Exercise: Set down the first line below and each line after it, ending with the one that holds "Bruiser Brody". Pictures do not belong in the copy.

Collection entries
--- START ---

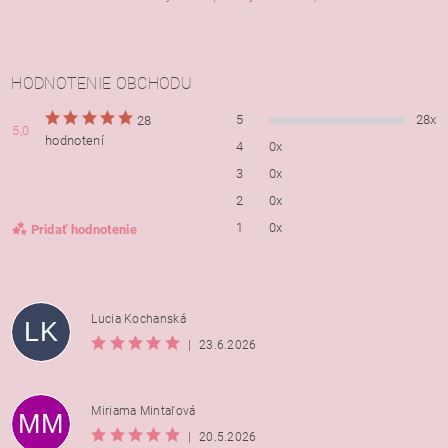
HODNOTENIE OBCHODU
5
28x
28
5,0
hodnotení
4
0x
3
0x
2
0x
1
0x
Pridať hodnotenie
Lucia Kochanská
LK
|
23.6.2026
Miriama Mintaľová
MM
|
20.5.2026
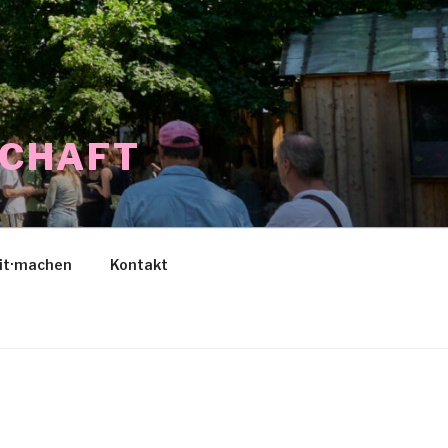
SCHAFT
it·machen
Kontakt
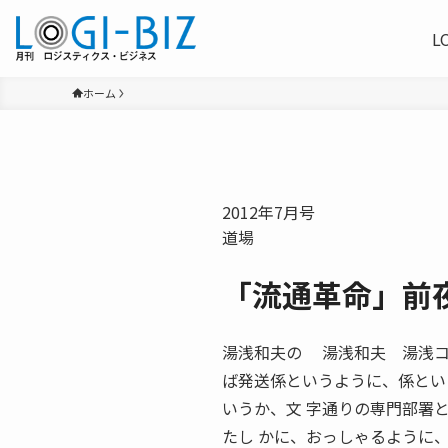
L
ホーム
2012年7月号
道場
「流通革命」前
湯浅和夫の 湯浅和夫 湯浅コンサ
ば発送係というように、係とい
いうか、文 字通りの専門部署
たし かに、おっしゃるように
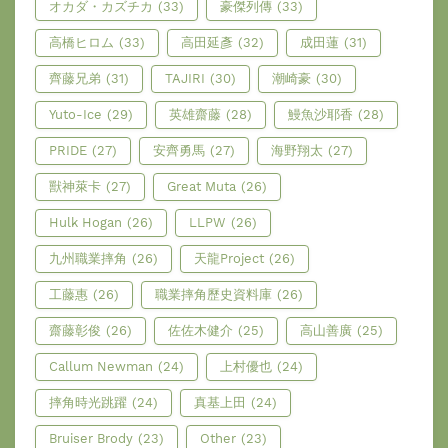
オカダ・カズチカ
(33)
豪傑列傳
(33)
高橋ヒロム
(33)
高田延彥
(32)
成田蓮
(31)
齊藤兄弟
(31)
TAJIRI
(30)
潮崎豪
(30)
Yuto-Ice
(29)
英雄齋藤
(28)
鰻魚沙耶香
(28)
PRIDE
(27)
安齊勇馬
(27)
海野翔太
(27)
獸神萊卡
(27)
Great Muta
(26)
Hulk Hogan
(26)
LLPW
(26)
九州職業摔角
(26)
天龍Project
(26)
工藤惠
(26)
職業摔角歷史資料庫
(26)
齋藤彰俊
(26)
佐佐木健介
(25)
高山善廣
(25)
Callum Newman
(24)
上村優也
(24)
摔角時光跳躍
(24)
真基上田
(24)
Bruiser Brody
(23)
Other
(23)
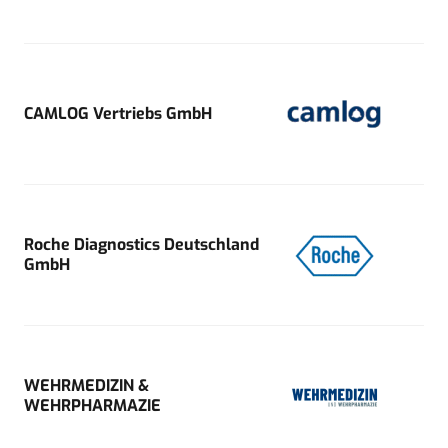
CAMLOG Vertriebs GmbH
Roche Diagnostics Deutschland
GmbH
WEHRMEDIZIN &
WEHRPHARMAZIE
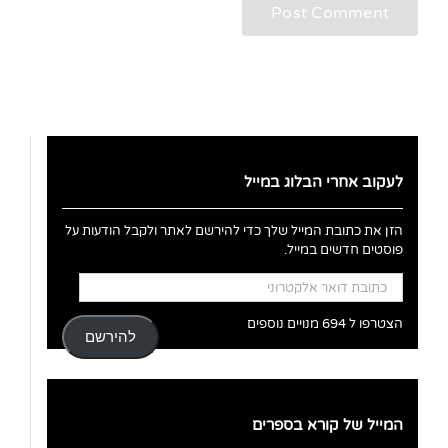
לעקוב אחרי הבלוג במייל
הזן את כתובת המייל שלך כדי להירשם לאתר ולקבל הודעות על
פוסטים חדשים במייל.
כתובת
דואר
אלקטרוני
הצטרפו ל 694 מנויים נוספים
להירשם
המייל של קורא בספרים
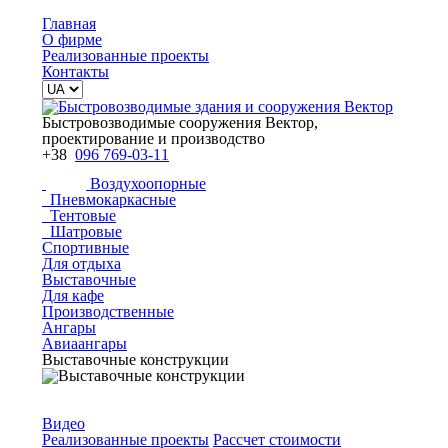
Главная
О фирме
Реализованные проекты
Контакты
Быстровозводимые сооружения Вектор,
проектирование и производство
+38
096 769-03-11
Воздухоопорные
Пневмокаркасные
Тентовые
Шатровые
Спортивные
Для отдыха
Выставочные
Для кафе
Производственные
Ангары
Авиаангары
Выставочные конструкции
Видео
Реализованные проекты
Рассчет стоимости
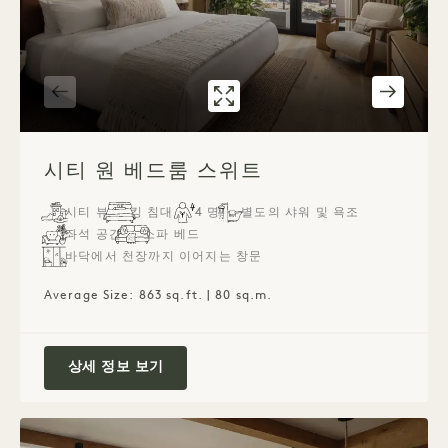
갤러리 7588
시티 원 베드룸 스위
1 / 3
시티 원 베드룸 스위트
시티 뷰
킹 침대
4 명
별도의 샤워 및 욕조
좌석 공간
소파 베드
바닥에서 천장까지 이어지는 창문
Average Size: 863 sq.ft. | 80 sq.m.
시티 원 베드룸 스위트
상세 정보 보기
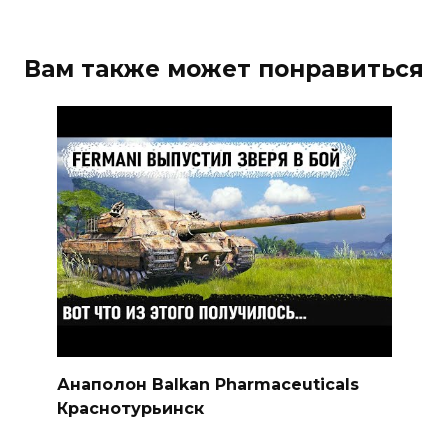
Вам также может понравиться
Анаполон Balkan Pharmaceuticals
Краснотурьинск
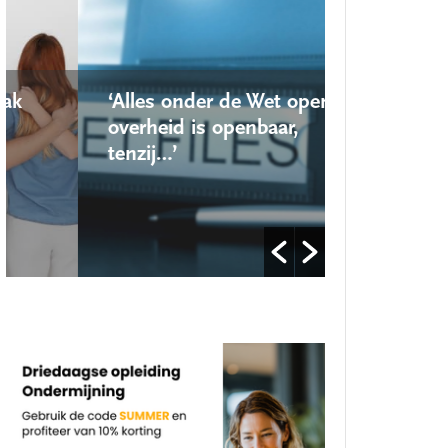
‘Alles onder de Wet open
‘Nieuwe lo
overheid is openbaar,
school ro
tenzij…’
op’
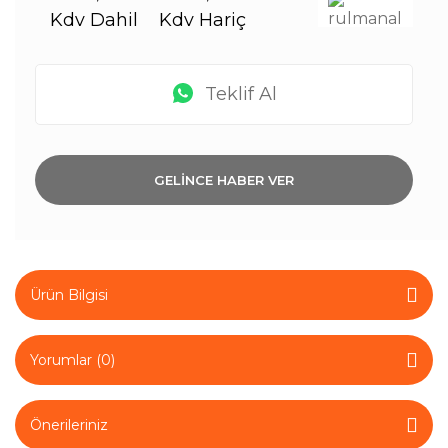
Kdv Dahil
Kdv Hariç
Teklif Al
GELİNCE HABER VER
Ürün Bilgisi
Yorumlar (0)
Önerileriniz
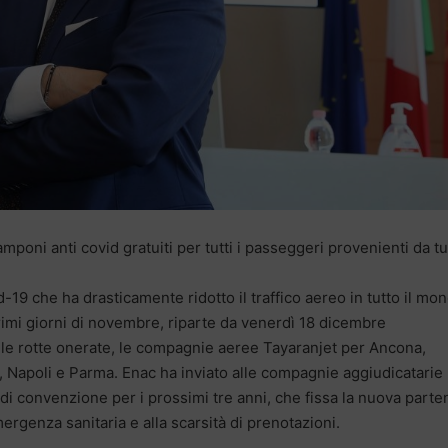
tamponi anti covid gratuiti per tutti i passeggeri provenienti da tu
19 che ha drasticamente ridotto il traffico aereo in tutto il mo
i primi giorni di novembre, riparte da venerdì 18 dicembre
re le rotte onerate, le compagnie aeree Tayaranjet per Ancona,
i, Napoli e Parma. Enac ha inviato alle compagnie aggiudicatarie
a di convenzione per i prossimi tre anni, che fissa la nuova parte
mergenza sanitaria e alla scarsità di prenotazioni.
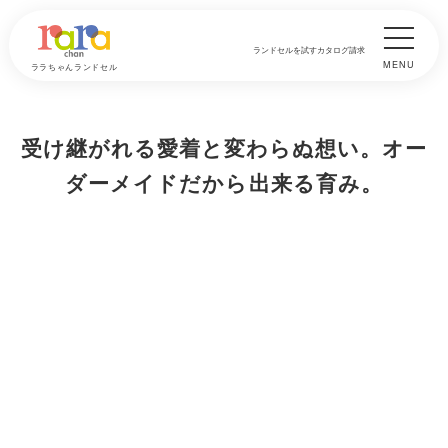
ランドセルを試す
カタログ請求
MENU
ララちゃんランドセル
受け継がれる愛着と変わらぬ想い。オー
ダーメイドだから出来る育み。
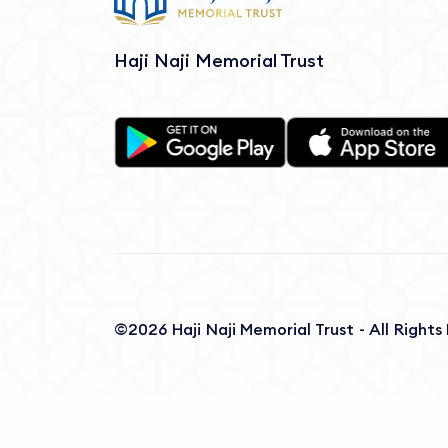
Haji Naji Memorial Trust
©2026 Haji Naji Memorial Trust - All Right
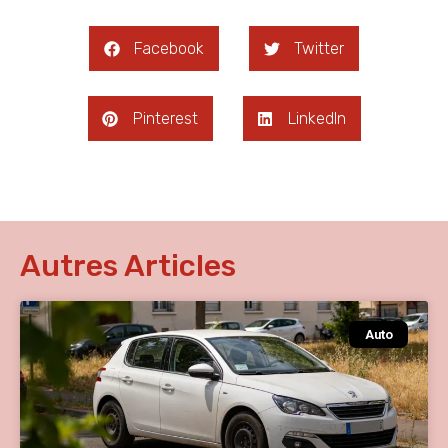
Facebook
Twitter
Pinterest
LinkedIn
Autres Articles
Auto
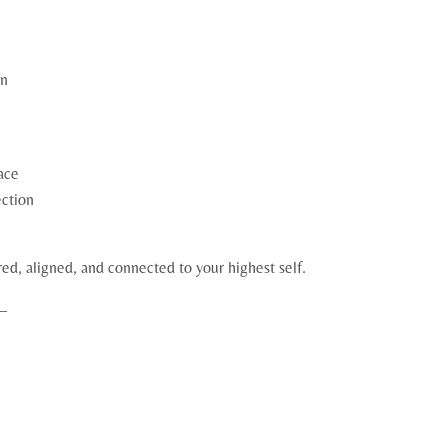
on
ace
ection
red, aligned, and connected to your highest self.
—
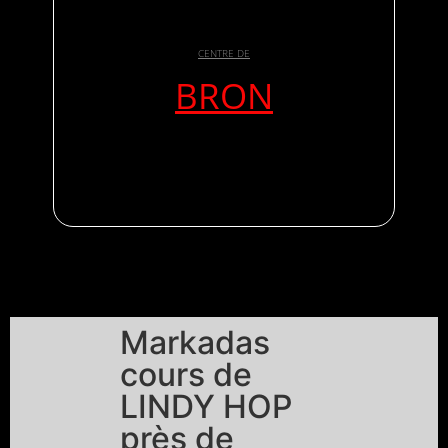
CENTRE DE
BRON
Markadas
cours de
LINDY HOP
près de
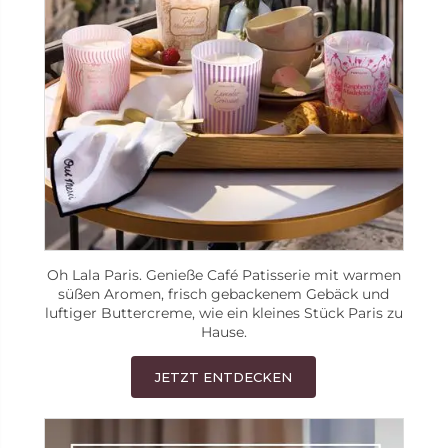
Oh Lala Paris. Genieße Café Patisserie mit warmen
süßen Aromen, frisch gebackenem Gebäck und
luftiger Buttercreme, wie ein kleines Stück Paris zu
Hause.
JETZT ENTDECKEN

--- END ---

Answer area:
HODNOTENIE OBCHODU
5
28x
28
5,0
hodnotení
4
0x
3
0x
2
0x
1
0x
Pridať hodnotenie
Lucia Kochanská
LK
|
23.6.2026
Miriama Mintaľová
MM
|
20.5.2026
SCHAFT
it·machen
Kontakt
L
ホーム
2012年7月号
道場
「流通革命」前
湯浅和夫の 湯浅和夫 湯浅コンサ
ば発送係というように、係とい
いうか、文 字通りの専門部署
たし かに、おっしゃるように
オカダ・カズチカ
(33)
豪傑列傳
(33)
高橋ヒロム
(33)
高田延彥
(32)
成田蓮
(31)
齊藤兄弟
(31)
TAJIRI
(30)
潮崎豪
(30)
Yuto-Ice
(29)
英雄齋藤
(28)
鰻魚沙耶香
(28)
PRIDE
(27)
安齊勇馬
(27)
海野翔太
(27)
獸神萊卡
(27)
Great Muta
(26)
Hulk Hogan
(26)
LLPW
(26)
九州職業摔角
(26)
天龍Project
(26)
工藤惠
(26)
職業摔角歷史資料庫
(26)
齋藤彰俊
(26)
佐佐木健介
(25)
高山善廣
(25)
Callum Newman
(24)
上村優也
(24)
摔角時光跳躍
(24)
真基上田
(24)
Bruiser Brody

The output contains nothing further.